In his own words: living with narcolepsy
John, 50, learned he had narcolepsy 18 years ago. The North Carolina nurse's symptoms include cataplexy (a sudden loss of muscle tone), excessive daytime sleepiness, and microsleeps (short episodes of sleep during the day). The condition ended his military career and forced changes in many aspects of his life.
What was your first sign that something was wrong? What symptoms did you experience?
The first time, the dogs were jumping up on the screen door. I rushed to open the door, so they wouldn't damage the screen and found myself on the ground. I couldn't get up but was aware of the dogs licking my face. It didn't last but 30 seconds, but it was pretty scary. It didn't happen again for two months. That time, I was putting insulation in the attic, and it started to rain. I ran to move the insulation under cover and again, found myself on the ground. I was embarrassed but unhurt. I thought I was having seizures or maybe even had a brain tumor. Working nights, I felt tired, but everyone did.
What was the diagnosis experience like?
The first test the doctor ordered, an EEG, showed slowing in the temporal lobe. The doctor treated it like epilepsy. We tried three different drugs without success. I asked to be sent to a major medical center for a complete evaluation. The psychiatrist at the medical center sent me to a sleep center. I thought it was ludicrous. But the sleep latency test found early rapid eye movements, five times out of five. Three out of five makes the diagnosis of narcolepsy. They kept me for additional studies. The doctor told me the problem was solved. He said it was an unusual disorder, and as a nurse, I'd be able to help educate people about it. I was started on a stimulant, but within a month developed tolerance. And I was out of the Air Force. We moved to North Carolina to be near our parents.
What was your initial and then longer-term reaction to the diagnosis?
I was glad I knew what it was. I really thought I'd still be able to have a successful military career. But it didn't work out. I've been on unemployment three times. It's very demeaning and makes it hard to pay the mortgage. I am aware of my limitations and am able to work around them.

■ WHAT THE TASK ASKS
In the narcolepsy interview, change "psychiatrist" to "neurologist" and write out the passage that begins with "What was the" and ends after "near our parents.". You won't need the rows.

■ DATASET
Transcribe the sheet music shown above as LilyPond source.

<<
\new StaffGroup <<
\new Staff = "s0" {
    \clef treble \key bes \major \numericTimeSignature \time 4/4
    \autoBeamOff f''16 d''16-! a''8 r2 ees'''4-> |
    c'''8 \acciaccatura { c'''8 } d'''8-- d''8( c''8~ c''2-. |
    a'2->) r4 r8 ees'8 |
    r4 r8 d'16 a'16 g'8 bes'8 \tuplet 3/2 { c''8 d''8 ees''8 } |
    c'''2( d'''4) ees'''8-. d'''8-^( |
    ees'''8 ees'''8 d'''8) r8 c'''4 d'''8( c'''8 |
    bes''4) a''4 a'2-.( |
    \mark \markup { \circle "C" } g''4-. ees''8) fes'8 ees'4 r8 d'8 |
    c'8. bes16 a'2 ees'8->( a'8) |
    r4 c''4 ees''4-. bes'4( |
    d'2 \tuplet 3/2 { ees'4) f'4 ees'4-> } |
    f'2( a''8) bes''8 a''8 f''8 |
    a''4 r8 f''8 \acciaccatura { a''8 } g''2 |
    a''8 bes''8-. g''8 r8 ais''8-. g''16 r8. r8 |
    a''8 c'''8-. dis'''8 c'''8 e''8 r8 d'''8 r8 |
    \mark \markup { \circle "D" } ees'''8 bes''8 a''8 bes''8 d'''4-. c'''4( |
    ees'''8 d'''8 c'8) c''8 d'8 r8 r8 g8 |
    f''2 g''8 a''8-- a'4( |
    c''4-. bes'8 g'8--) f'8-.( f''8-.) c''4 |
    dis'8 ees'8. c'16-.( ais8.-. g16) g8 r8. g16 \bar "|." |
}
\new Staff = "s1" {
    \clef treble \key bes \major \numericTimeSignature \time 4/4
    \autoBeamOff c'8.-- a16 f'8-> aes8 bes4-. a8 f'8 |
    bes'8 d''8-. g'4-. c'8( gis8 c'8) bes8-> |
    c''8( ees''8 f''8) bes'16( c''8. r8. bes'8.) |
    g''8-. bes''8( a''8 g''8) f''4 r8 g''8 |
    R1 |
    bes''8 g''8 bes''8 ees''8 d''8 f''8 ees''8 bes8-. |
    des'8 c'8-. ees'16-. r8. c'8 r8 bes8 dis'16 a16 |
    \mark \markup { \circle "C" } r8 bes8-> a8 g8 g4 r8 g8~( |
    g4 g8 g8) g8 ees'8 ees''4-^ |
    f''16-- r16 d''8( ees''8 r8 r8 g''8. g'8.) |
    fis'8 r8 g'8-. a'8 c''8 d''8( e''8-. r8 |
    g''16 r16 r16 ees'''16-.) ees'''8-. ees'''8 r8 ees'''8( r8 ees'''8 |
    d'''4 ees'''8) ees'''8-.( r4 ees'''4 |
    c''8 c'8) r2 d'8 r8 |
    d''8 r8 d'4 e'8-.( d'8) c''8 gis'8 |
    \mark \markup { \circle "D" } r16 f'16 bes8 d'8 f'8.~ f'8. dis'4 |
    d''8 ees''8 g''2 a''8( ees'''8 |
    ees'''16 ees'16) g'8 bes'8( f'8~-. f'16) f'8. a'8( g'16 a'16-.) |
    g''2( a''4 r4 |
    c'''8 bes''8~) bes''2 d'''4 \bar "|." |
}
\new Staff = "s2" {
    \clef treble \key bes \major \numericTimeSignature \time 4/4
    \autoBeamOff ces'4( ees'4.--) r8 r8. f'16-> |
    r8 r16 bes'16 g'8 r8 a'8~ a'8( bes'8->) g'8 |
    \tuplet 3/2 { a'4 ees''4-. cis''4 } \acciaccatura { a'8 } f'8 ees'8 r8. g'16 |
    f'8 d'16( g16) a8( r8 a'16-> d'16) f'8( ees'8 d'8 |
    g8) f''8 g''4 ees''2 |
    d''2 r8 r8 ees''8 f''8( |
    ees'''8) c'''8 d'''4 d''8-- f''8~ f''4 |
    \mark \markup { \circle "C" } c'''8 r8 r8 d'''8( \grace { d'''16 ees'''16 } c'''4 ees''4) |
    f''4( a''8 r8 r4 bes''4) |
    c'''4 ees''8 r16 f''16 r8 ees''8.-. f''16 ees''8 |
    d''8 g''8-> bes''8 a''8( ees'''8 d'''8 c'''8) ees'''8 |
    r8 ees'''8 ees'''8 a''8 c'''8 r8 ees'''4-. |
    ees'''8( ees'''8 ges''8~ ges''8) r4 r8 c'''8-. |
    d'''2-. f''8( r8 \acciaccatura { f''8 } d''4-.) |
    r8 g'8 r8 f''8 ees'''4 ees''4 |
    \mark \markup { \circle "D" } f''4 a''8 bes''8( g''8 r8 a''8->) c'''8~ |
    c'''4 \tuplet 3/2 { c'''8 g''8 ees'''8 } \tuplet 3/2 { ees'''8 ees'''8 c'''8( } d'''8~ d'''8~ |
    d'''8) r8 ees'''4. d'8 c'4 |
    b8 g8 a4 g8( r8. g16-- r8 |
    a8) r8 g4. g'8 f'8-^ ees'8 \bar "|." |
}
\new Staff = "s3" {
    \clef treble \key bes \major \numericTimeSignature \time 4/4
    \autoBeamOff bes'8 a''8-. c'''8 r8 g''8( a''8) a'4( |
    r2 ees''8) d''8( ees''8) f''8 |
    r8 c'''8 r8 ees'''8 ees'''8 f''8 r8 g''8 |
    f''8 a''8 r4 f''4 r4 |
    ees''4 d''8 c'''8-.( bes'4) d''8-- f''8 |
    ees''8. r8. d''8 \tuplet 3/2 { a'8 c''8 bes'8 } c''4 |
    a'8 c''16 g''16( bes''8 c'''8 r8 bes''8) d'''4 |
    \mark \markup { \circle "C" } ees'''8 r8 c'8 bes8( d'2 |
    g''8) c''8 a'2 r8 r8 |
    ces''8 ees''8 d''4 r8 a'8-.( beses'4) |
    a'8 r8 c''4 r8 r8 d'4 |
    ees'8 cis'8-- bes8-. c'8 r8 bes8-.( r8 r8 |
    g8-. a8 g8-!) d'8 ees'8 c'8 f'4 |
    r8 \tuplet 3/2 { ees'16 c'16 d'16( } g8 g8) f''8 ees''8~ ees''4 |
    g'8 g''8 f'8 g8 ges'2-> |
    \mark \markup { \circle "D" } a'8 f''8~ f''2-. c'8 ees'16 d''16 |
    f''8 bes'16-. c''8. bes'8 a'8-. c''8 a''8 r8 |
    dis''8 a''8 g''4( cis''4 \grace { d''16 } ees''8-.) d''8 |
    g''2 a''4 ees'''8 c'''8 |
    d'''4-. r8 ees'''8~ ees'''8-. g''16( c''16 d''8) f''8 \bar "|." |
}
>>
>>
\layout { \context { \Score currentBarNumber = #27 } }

■ RESPONSE AREA
What was the diagnosis experience like?
The first test the doctor ordered, an EEG, showed slowing in the temporal lobe. The doctor treated it like epilepsy. We tried three different drugs without success. I asked to be sent to a major medical center for a complete evaluation. The neurologist at the medical center sent me to a sleep center. I thought it was ludicrous. But the sleep latency test found early rapid eye movements, five times out of five. Three out of five makes the diagnosis of narcolepsy. They kept me for additional studies. The doctor told me the problem was solved. He said it was an unusual disorder, and as a nurse, I'd be able to help educate people about it. I was started on a stimulant, but within a month developed tolerance. And I was out of the Air Force. We moved to North Carolina to be near our parents.